South Africa’s Unemployment Woes

South Africa has made amazing strides since the end of the apartheid in 1994. Yet, even though it is the Continent economic engine, South Africa continues to suffer from poverty and inequality that have their roots in the apartheid era. The prime symptom is the country’s persistently high unemployment rate, currently of 23 percent. The global recession certainly does not help. But the core of the problem goes deeper: it is not a cyclical economic downturn that keeps the jobless rate high. Rather, it is the legacy of unequal economic opportunities in the past for the country’s majority that resulted in scores of people who, with no marketable skills, do not work and never had a formal job.

    There is little consensus on a solution. But experts agree that joblessness is costly to South Africa, which helps support nearly one-quarter of the population with the developing world’s biggest welfare program. Some warn that chronic unemployment is a tinderbox for instability of the sort that flared last year, when poor South Africans unleashed a wave of violence against foreigners they accused of taking their jobs.

Ann Bernstein, executive director of the Center for Development and Enterprise in Johannesburg – a CIPE partner – adds: “Worst of all, unemployment is a terrible waste of human potential. Almost every unemployed person could and should be doing productive work that would improve their lives and develop the country.”

    President Jacob Zuma, a populist elected a few months ago on promises of spreading wealth, has pledged to create half a million jobs this year and 3.5 million more by 2014. But the promised jobs are temporary public works positions that might not lead to true employment gains.
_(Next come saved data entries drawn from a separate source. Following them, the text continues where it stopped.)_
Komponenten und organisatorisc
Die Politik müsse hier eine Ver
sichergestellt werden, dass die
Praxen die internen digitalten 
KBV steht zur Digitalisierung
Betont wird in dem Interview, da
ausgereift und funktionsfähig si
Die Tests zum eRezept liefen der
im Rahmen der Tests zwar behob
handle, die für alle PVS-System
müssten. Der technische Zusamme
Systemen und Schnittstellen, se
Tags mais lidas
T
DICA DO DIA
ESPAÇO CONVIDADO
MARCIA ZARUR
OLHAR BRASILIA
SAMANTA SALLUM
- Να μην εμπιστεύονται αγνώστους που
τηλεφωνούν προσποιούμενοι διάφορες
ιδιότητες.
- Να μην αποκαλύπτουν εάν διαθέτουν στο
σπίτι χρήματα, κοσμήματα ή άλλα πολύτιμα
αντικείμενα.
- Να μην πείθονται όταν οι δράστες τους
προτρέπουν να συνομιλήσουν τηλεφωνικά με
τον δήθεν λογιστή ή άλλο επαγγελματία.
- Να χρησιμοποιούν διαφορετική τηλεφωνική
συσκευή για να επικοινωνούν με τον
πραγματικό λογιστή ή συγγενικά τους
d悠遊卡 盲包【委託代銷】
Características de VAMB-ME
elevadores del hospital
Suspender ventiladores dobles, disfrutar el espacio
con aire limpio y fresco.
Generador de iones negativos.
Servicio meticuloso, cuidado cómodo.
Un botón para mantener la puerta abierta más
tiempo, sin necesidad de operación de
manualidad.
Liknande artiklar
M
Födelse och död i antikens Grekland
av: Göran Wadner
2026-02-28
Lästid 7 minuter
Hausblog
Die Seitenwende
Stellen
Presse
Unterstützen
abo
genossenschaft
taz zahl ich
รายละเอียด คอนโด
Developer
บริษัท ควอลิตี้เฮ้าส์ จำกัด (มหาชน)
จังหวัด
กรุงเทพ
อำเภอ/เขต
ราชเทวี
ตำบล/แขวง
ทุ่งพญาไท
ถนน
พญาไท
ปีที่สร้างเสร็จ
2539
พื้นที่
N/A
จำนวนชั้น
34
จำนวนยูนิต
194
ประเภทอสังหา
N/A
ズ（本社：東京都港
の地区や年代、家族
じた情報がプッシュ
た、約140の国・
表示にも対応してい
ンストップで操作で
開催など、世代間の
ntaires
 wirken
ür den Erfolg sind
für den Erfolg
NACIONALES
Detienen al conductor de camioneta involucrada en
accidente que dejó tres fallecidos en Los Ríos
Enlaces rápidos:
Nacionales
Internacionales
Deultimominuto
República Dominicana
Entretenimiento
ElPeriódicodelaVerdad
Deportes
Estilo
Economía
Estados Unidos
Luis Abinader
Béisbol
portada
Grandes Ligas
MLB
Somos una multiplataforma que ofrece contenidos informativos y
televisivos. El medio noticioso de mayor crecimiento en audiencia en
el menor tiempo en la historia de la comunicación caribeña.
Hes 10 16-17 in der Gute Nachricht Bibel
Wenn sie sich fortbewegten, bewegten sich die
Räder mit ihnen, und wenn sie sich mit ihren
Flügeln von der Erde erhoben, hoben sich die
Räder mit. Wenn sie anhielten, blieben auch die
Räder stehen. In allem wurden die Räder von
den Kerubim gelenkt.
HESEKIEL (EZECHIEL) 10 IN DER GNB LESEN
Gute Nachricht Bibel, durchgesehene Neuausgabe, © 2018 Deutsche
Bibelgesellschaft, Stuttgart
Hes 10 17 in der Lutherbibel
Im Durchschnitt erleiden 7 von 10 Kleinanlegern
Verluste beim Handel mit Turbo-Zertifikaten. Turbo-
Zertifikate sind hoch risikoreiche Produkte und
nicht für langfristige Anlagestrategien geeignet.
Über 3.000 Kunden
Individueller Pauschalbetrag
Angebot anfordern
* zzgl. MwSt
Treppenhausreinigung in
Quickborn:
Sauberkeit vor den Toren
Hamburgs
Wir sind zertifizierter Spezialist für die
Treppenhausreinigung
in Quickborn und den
And with South Africa now in recession after years of steady growth, economists say the government will have a hard enough time saving jobs, much less creating them.

Economic inclusion cannot happen overnight. But it is clear that 15 years after oppression of the apartheid ended, most South Africans still struggle with gaining access to skills needed in a modern marketplace and can’t fully participate in their country’s economy.